Zgodnie z twierdzeniami opiniującego w sprawie biegłego z zakresu chirurgii plastycznej, liczne powikłania pooperacyjne, które wystąpiły u powódki po zabiegu obustronnej mastektomii piersi z ich jednoczesną rekonstrukcją, wynikały z błędu źle wykonanego zabiegu operacyjnego, który popełniony został w drugim etapie operacji – rekonstrukcji piersi. Błąd ten polegał na nie zeszyciu przeciętych w trakcie operacji mięśni piersiowych większych, co skutkowało nieprawidłowym przemieszczaniem się implantów w przebiegu pooperacyjnym. Czynnikiem decydującym o wystąpieniu błędu był brak odpowiednich kwalifikacji u operatora, który nie tylko nie posiadał specjalizacji z zakresu chirurgii plastycznej, ale też nie zapewnił sobie przed operacją asysty chirurga plastyka, ani nie wezwał chirurga plastyka (już w trakcie operacji), aby upewnić się, że zabieg wykonał prawidłowo.

Efekt wykonanej u powódki operacji, a dokładnie drugiego etapu operacji – rekonstrukcyjnego – nie skutkował odtworzeniem struktur anatomicznych, ani nadaniem tym strukturom wyglądu zbliżonego do anatomicznego. Wręcz odwrotnie, skutkiem wykonanego zabiegu były liczne powikłania oraz konieczność poddania się przez powódkę kolejnym (licznym) operacjom, które również nie przyniosły zamierzonego rezultatu.
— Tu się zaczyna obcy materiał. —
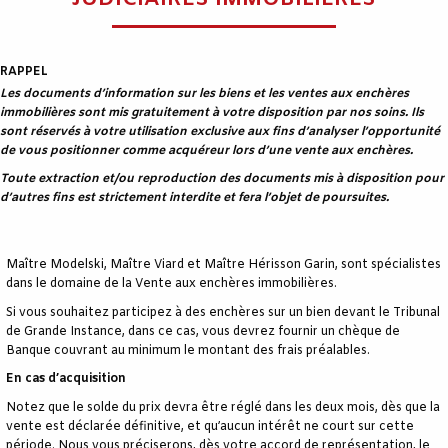
JUDICIAIRES IMMOBILIÈRES
RAPPEL
Les documents d’information sur les biens et les ventes aux enchères
immobilières sont mis gratuitement à votre disposition par nos soins. Ils
sont réservés à votre utilisation exclusive aux fins d’analyser l’opportunité
de vous positionner comme acquéreur lors d’une vente aux enchères.
Toute extraction et/ou reproduction des documents mis à disposition pour
d’autres fins est strictement interdite et fera l’objet de poursuites.
Maître Modelski, Maître Viard et Maître Hérisson Garin, sont spécialistes
dans le domaine de la Vente aux enchères immobilières.
Si vous souhaitez participez à des enchères sur un bien devant le Tribunal
de Grande Instance, dans ce cas, vous devrez fournir un chèque de
Banque couvrant au minimum le montant des frais préalables.
En cas d’acquisition
Notez que le solde du prix devra être réglé dans les deux mois, dès que la
vente est déclarée définitive, et qu’aucun intérêt ne court sur cette
période. Nous vous préciserons, dès votre accord de représentation, le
Deformacja piersi odtworzonych u powódki chirurgicznie jest w dalszym ciągu aktualna, a jedynym sposobem uzyskania satysfakcjonujących efektów jest wykonanie zabiegu operacyjnego z zastosowaniem najnowocześniejszej techniki przeszczepiania komórek macierzystych pobranych z własnej tkanki tłuszczowej pacjentki.

W tych okolicznościach Sąd uznał za uzasadnione zasądzenie kwoty 250.000,00 złotych tytułem zadośćuczynienia, 9.272,46 złotych tytułem odszkodowania oraz 48.500,50 złotych tytułem wyłożenia z góry sumy potrzebnej na koszty leczenia. Sąd zasądził nadto rentę z tytułu zwiększonych potrzeb i ustalił odpowiedzialność na przyszłość za nieznane obecnie, a mogące się ujawnić w przyszłości skutki zabiegu rekonstrukcji piersi jakiemu została poddana powódka. Odsetki ustawowe od wszystkich zasądzonych kwot wynoszą 150.000,00 złotych na dzień wydania wyroku. Postępowanie sądowe trwało cztery lata i dwa miesiące.